The ground shuddered.
The clay spirit froze mid-strike.
Cracks spread across its body.
Then it collapsed back into dirt.
Silence fell like a held breath.
Harry opened his eyes.
The Babaláwo was staring at him now with something new in his gaze.
Respect.
“You listened,” the old man said quietly.
Harry’s voice trembled. “I didn’t cast a spell.”
“No,” the Babaláwo replied. “You asked permission.”
He stepped closer, retrieving Harry’s wand from the ground. He turned it over in his hands, studying it like a relic.
“This thing,” he said, “is a tongue that only speaks one language.”
He handed it back.
“If you wish to survive here,” he continued, “you must learn to be silent.”
The villagers murmured. Fear shifted into reverence.

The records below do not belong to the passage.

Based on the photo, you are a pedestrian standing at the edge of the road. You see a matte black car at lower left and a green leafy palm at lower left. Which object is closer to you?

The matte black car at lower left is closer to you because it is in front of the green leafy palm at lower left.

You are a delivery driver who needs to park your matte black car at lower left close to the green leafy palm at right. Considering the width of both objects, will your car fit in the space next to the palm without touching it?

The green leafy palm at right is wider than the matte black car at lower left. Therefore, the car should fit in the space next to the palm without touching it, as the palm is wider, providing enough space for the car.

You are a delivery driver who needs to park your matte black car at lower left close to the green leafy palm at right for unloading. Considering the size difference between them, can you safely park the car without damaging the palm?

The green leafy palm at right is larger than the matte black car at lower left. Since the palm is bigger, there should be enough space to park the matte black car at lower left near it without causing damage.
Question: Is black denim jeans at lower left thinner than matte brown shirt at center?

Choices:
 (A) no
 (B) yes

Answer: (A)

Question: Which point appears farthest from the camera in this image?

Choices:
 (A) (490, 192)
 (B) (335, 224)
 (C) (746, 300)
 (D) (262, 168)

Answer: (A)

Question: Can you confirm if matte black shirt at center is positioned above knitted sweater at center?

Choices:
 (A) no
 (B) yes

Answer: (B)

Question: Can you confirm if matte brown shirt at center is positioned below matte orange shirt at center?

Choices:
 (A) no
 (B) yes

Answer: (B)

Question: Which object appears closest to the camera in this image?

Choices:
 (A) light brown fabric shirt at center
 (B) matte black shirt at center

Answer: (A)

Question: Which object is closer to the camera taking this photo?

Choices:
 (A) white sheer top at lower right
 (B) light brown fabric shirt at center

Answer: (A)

Harry looked around at the forest, the people, the night sky untouched by modern light.
“How long am I here?” he asked.
The Babaláwo smiled sadly.
“Long enough to forget who you were,” he said.
Then he turned and began walking toward the forest.

“Come,” he added. “Ifá has been waiting for you.”
Harry hesitated only a moment before following.
Above them, unseen by all but the gods, time folded quietly.
And somewhere beyond worlds, Oblivion turned its head
Sensing that something meant to end had begun to learn how to endure.